Thanks, that is the kind of thing I was looking for.
I would love to own a pair of powerizers for fun, but didn't think they would be very stable when not in motion.


----------



## glamgurl36 (Oct 2, 2007)

id probably fall on my butt if i tried to do that. esp. if we are out at a bar for Halloween hehe


----------



## BooGirl666 (Jul 29, 2006)

cqedens137 said:


> hello, i am new to this forum but not to halloween. i found this site looking for the new style mashaltowns. i have been a grim reaper on stilts for the past 4 years. i have in the past used the durastilts. the only problem i have is that they are noisy from their age. i recently purchased a set of powerizers off ebay. i can move around on them fine but standing still is a problem. so they will probably go back to ebay.

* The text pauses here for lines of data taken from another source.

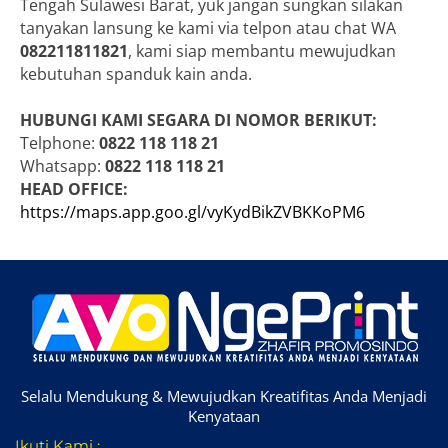
Tengah Sulawesi Barat, yuk jangan sungkan silakan
tanyakan lansung ke kami via telpon atau chat WA
082211811821
, kami siap membantu mewujudkan
kebutuhan spanduk kain anda.
HUBUNGI KAMI SEGARA DI NOMOR BERIKUT:
Telphone:
0822 118 118 21
Whatsapp:
0822 118 118 21
HEAD OFFICE:
https://maps.app.goo.gl/vyKydBikZVBKKoPM6
Selalu Mendukung & Mewujudkan Kreatifitas Anda Menjadi
Kenyataan
Ikuti Kami :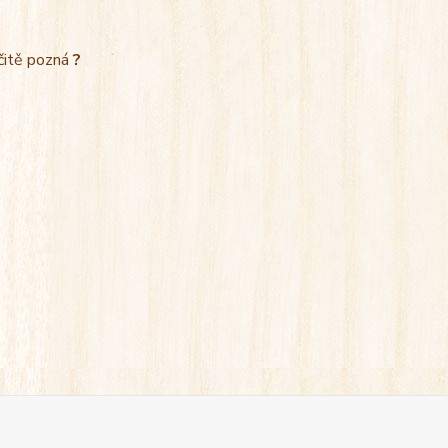
rčitě pozná
?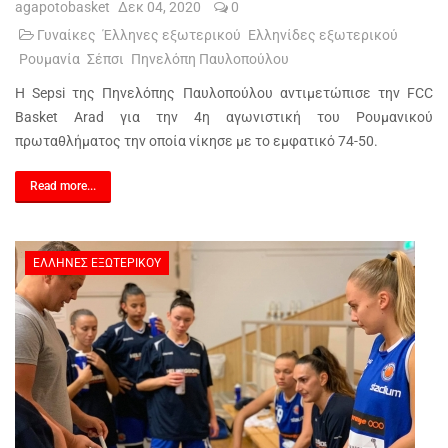
agapotobasket
Δεκ 04, 2020
0
Γυναίκες
Έλληνες εξωτερικού
Ελληνίδες εξωτερικού
Ρουμανία
Σέπσι
Πηνελόπη Παυλοπούλου
Η Sepsi της Πηνελόπης Παυλοπούλου αντιμετώπισε την FCC
Basket Arad για την 4η αγωνιστική του Ρουμανικού
πρωταθλήματος την οποία νίκησε με το εμφατικό 74-50.
Read more...
ΈΛΛΗΝΕΣ ΕΞΩΤΕΡΙΚΟΎ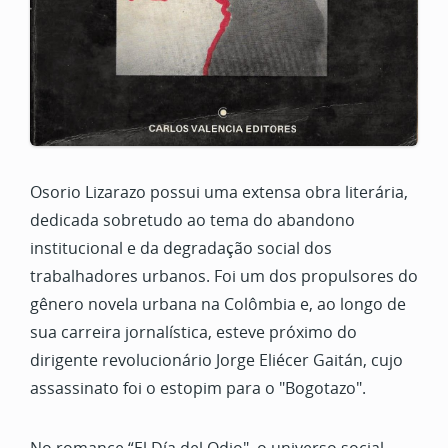
Osorio Lizarazo possui uma extensa obra literária,
dedicada sobretudo ao tema do abandono
institucional e da degradação social dos
trabalhadores urbanos. Foi um dos propulsores do
gênero novela urbana na Colômbia e, ao longo de
sua carreira jornalística, esteve próximo do
dirigente revolucionário Jorge Eliécer Gaitán, cujo
assassinato foi o estopim para o "Bogotazo".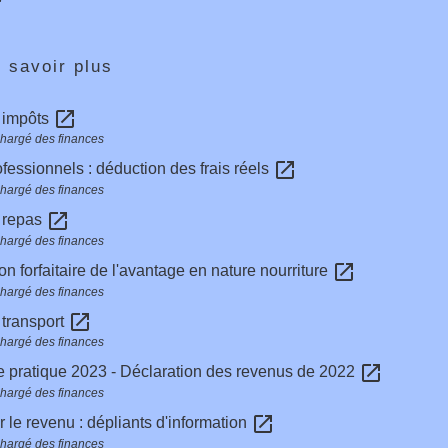
 savoir plus
open_in_new
s impôts
chargé des finances
open_in_new
ofessionnels : déduction des frais réels
chargé des finances
open_in_new
e repas
chargé des finances
open_in_new
on forfaitaire de l'avantage en nature nourriture
chargé des finances
open_in_new
 transport
chargé des finances
open_in_new
 pratique 2023 - Déclaration des revenus de 2022
chargé des finances
open_in_new
r le revenu : dépliants d'information
chargé des finances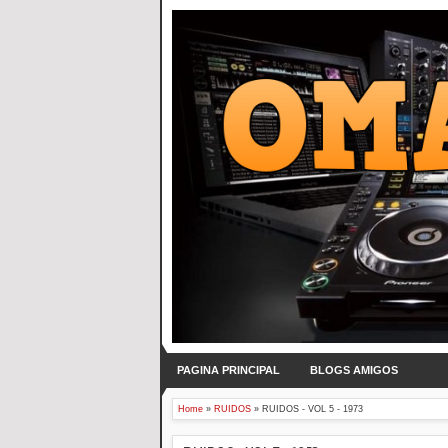
PAGINA PRINCIPAL
BLOGS AMIGOS
Home
»
RUIDOS
»
RUIDOS - VOL 5 - 1973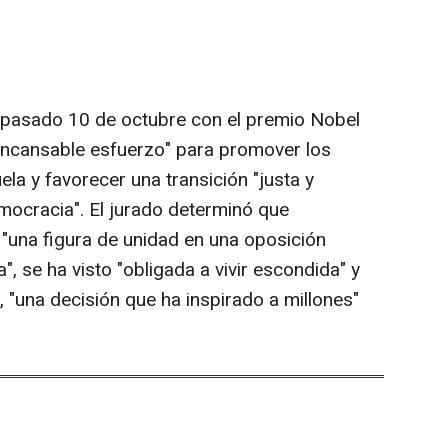
 pasado 10 de octubre con el premio Nobel
 "incansable esfuerzo" para promover los
la y favorecer una transición "justa y
democracia". El jurado determinó que
"una figura de unidad en una oposición
a", se ha visto "obligada a vivir escondida" y
"una decisión que ha inspirado a millones"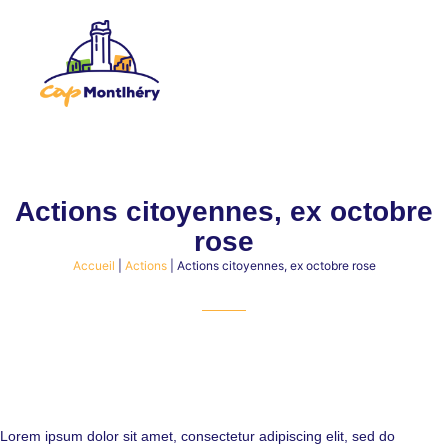
Actions citoyennes, ex octobre
rose
Accueil
|
Actions
|
Actions citoyennes, ex octobre rose
Lorem ipsum dolor sit amet, consectetur adipiscing elit, sed do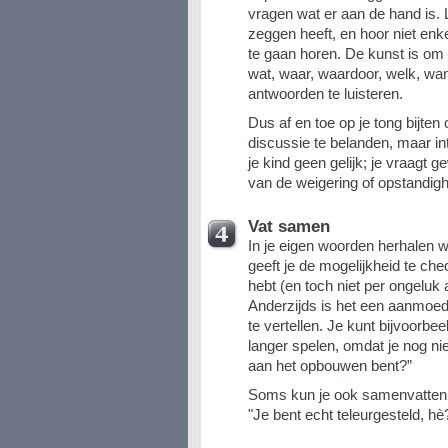
vragen wat er aan de hand is. L
zeggen heeft, en hoor niet enke
te gaan horen. De kunst is om 
wat, waar, waardoor, welk, wa
antwoorden te luisteren.
Dus af en toe op je tong bijten
discussie te belanden, maar in
je kind geen gelijk; je vraagt
van de weigering of opstandigh
Vat samen
In je eigen woorden herhalen wa
geeft je de mogelijkheid te ch
hebt (en toch niet per ongeluk 
Anderzijds is het een aanmoedi
te vertellen. Je kunt bijvoorbee
langer spelen, omdat je nog ni
aan het opbouwen bent?”
Soms kun je ook samenvatten d
"Je bent echt teleurgesteld, hè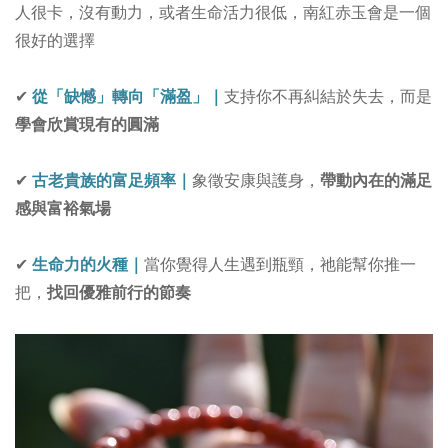
人很卡，沒有動力，或者生命活力很低，南紅赤玉會是一個
很好的選擇
✔
從「缺憾」轉向「滿盈」
｜
支持你不再糾結於失去，而是
學會欣賞現有的圓滿
✔
古老貴族的富足頻率
｜
象徵安康與護身，
帶動內在的滿足
感與富裕氣場
✔
生命力的火種
｜
當你覺得人生遇到瓶頸，祂能幫你推一
把，
找回優雅前行的節奏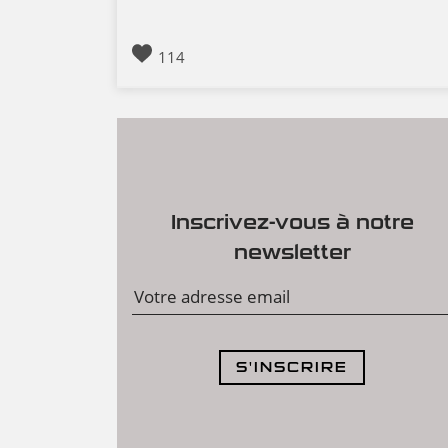
114
Inscrivez-vous à notre
newsletter
S'INSCRIRE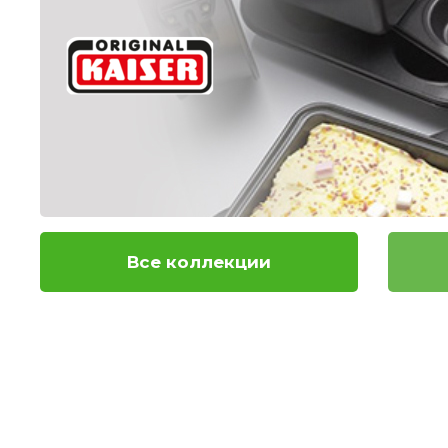
Все коллекции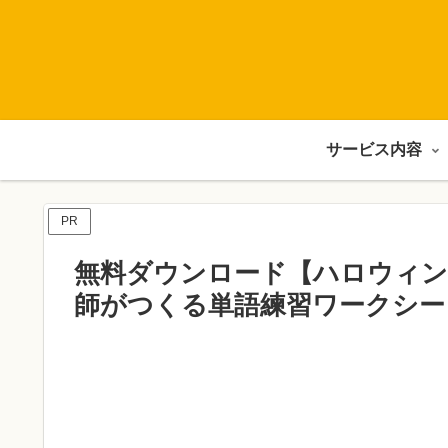
サービス内容
PR
無料ダウンロード【ハロウィン
師がつくる単語練習ワークシー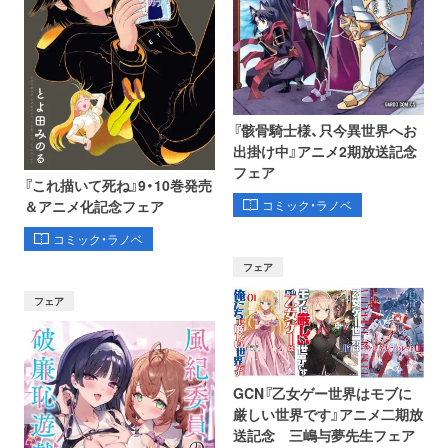
『骸骨騎士様、只今異世界へお
出掛け中』アニメ2期放送記念
フェア
『これ描いて死ね』9・10巻発売
コミック・ラノベ
＆アニメ化記念フェア
コミック・ラノベ
フェア
フェア
GCN『乙女ゲー世界はモブに
厳しい世界です』アニメ二期放
送記念 三嶋与夢先生フェア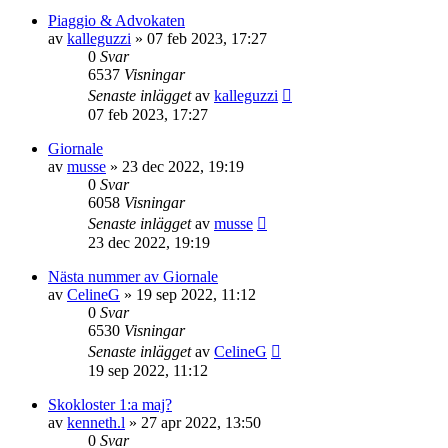
Piaggio & Advokaten
av
kalleguzzi
»
07 feb 2023, 17:27
0
Svar
6537
Visningar
Senaste inlägget
av
kalleguzzi
07 feb 2023, 17:27
Giornale
av
musse
»
23 dec 2022, 19:19
0
Svar
6058
Visningar
Senaste inlägget
av
musse
23 dec 2022, 19:19
Nästa nummer av Giornale
av
CelineG
»
19 sep 2022, 11:12
0
Svar
6530
Visningar
Senaste inlägget
av
CelineG
19 sep 2022, 11:12
Skokloster 1:a maj?
av
kenneth.l
»
27 apr 2022, 13:50
0
Svar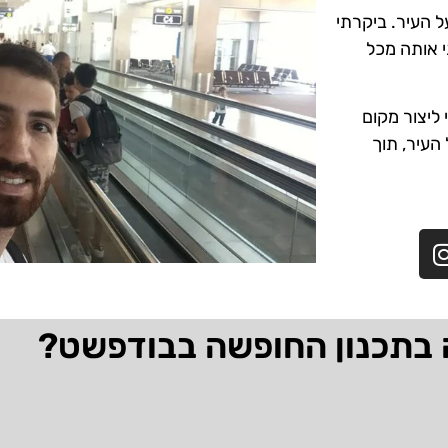
ל העיר. ביקרתי
י אותה מכל
ליצור מקום
 העיר, תוך
 בתכנון החופשה בבודפשט?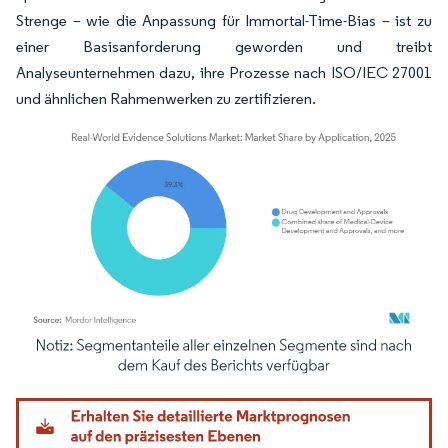
Strenge – wie die Anpassung für Immortal-Time-Bias – ist zu
einer Basisanforderung geworden und treibt
Analyseunternehmen dazu, ihre Prozesse nach ISO/IEC 27001
und ähnlichen Rahmenwerken zu zertifizieren.
Bild © Mordor Intelligence. Wiederverwendung erfordert Namensnennung gemäß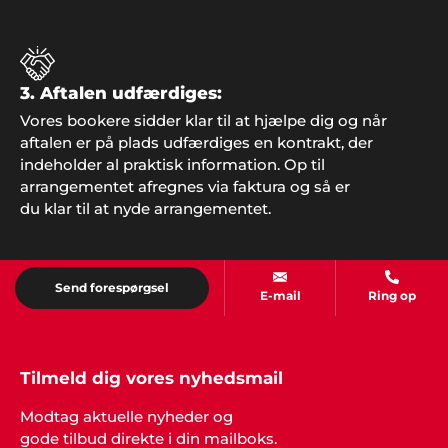
Preben, Varde
"Vi gjorde det igen! Overraskede familien med fest
og underholdning fra Showbizz Danmark. Det
virker hver gang".
3. Aftalen udfærdiges:
Vores bookere sidder klar til at hjælpe dig og når
aftalen er på plads udfærdiges en kontrakt, der
indeholder al praktisk information. Op til
arrangementet afregnes via faktura og så er
Henrik Jørgensen, Haderslev
"Alt klappede bare. Fedt band og masser af
du klar til at nyde arrangementet.
danseglade gæster. Tak til Showbizz Danmark".
Send forespørgsel
E-mail
Ring op
Tilmeld dig vores nyhedsmail
Modtag aktuelle nyheder og
gode tilbud direkte i din mailboks.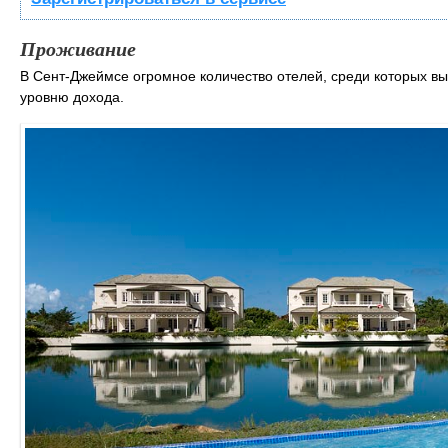
Проживание
В Сент-Джеймсе огромное количество отелей, среди которых вы
уровню дохода.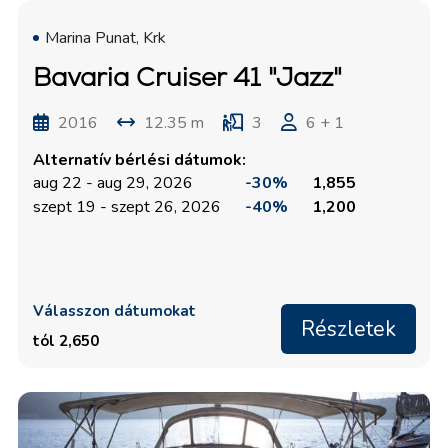
Marina Punat, Krk
Bavaria Cruiser 41 "Jazz"
2016
12.35 m
3
6 + 1
Alternatív bérlési dátumok:
aug 22 - aug 29, 2026
-30%
1,855
szept 19 - szept 26, 2026
-40%
1,200
Válasszon dátumokat
Részletek
tól 2,650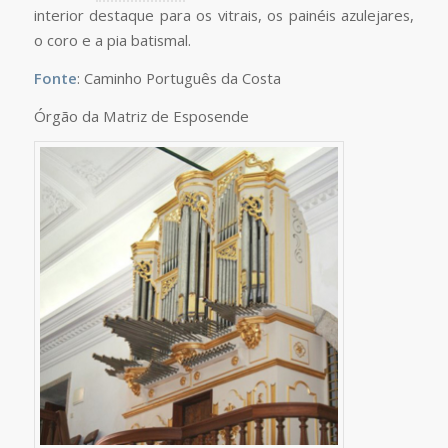
interior destaque para os vitrais, os painéis azulejares,
o coro e a pia batismal.
Fonte
: Caminho Português da Costa
Órgão da Matriz de Esposende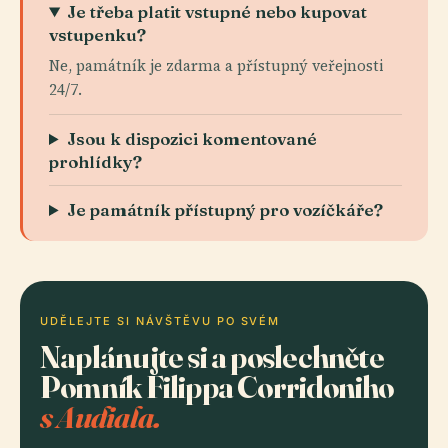
Je třeba platit vstupné nebo kupovat
vstupenku?
Ne, památník je zdarma a přístupný veřejnosti
24/7.
Jsou k dispozici komentované
prohlídky?
Je památník přístupný pro vozíčkáře?
UDĚLEJTE SI NÁVŠTĚVU PO SVÉM
Naplánujte si a poslechněte
Pomník Filippa Corridoniho
s Audiala.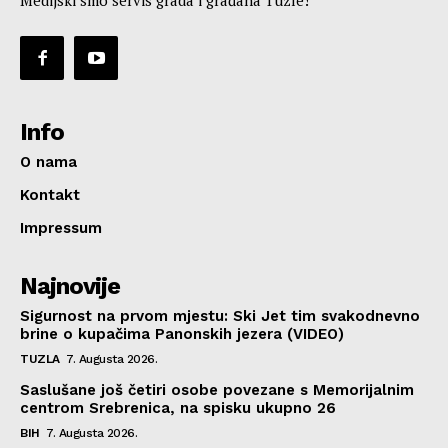
Info
O nama
Kontakt
Impressum
Najnovije
Sigurnost na prvom mjestu: Ski Jet tim svakodnevno
brine o kupačima Panonskih jezera (VIDEO)
TUZLA
7. Augusta 2026.
Saslušane još četiri osobe povezane s Memorijalnim
centrom Srebrenica, na spisku ukupno 26
BIH
7. Augusta 2026.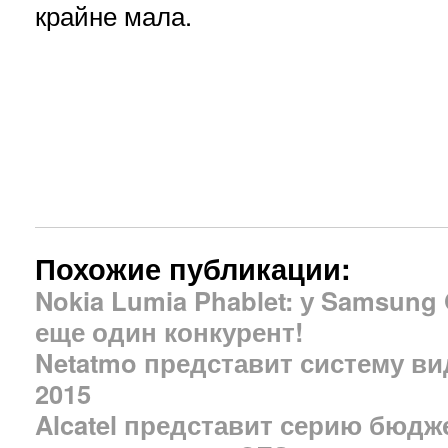
крайне мала.
Похожие публикации:
Nokia Lumia Phablet: у Samsung 
еще один конкурент!
Netatmo представит систему в
2015
Alcatel представит серию бюд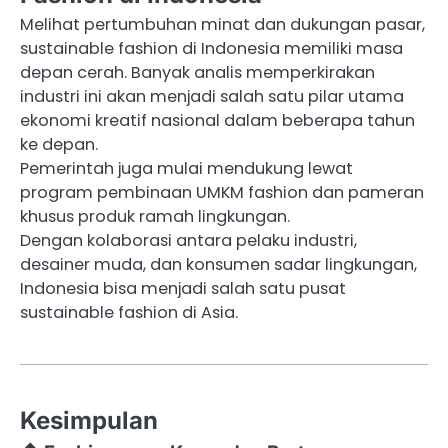
Melihat pertumbuhan minat dan dukungan pasar,
sustainable fashion di Indonesia memiliki masa
depan cerah. Banyak analis memperkirakan
industri ini akan menjadi salah satu pilar utama
ekonomi kreatif nasional dalam beberapa tahun
ke depan.
Pemerintah juga mulai mendukung lewat
program pembinaan UMKM fashion dan pameran
khusus produk ramah lingkungan.
Dengan kolaborasi antara pelaku industri,
desainer muda, dan konsumen sadar lingkungan,
Indonesia bisa menjadi salah satu pusat
sustainable fashion di Asia.
Kesimpulan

Don't send them back..... I have seen a few people on powerrizers and they can not stand still either. you have to always be in motion or have something to lean on... So don't send em back


----------



## Bodybagging (May 8, 2006)

Powerisers are extreme sports stilts, the very design that makes it possible to run 30 miles per hour and jump 6 feet high prevents you from standing still........ we utilize powerisers in our extreme costumes and am working on a new costume design for Skywalker stilts as well. Heres a few stilt costumes......


----------



## Sickie Ickie (Jun 20, 2006)

The scarecrow stilt costume looks really nice. It really seems to flow with no break.


----------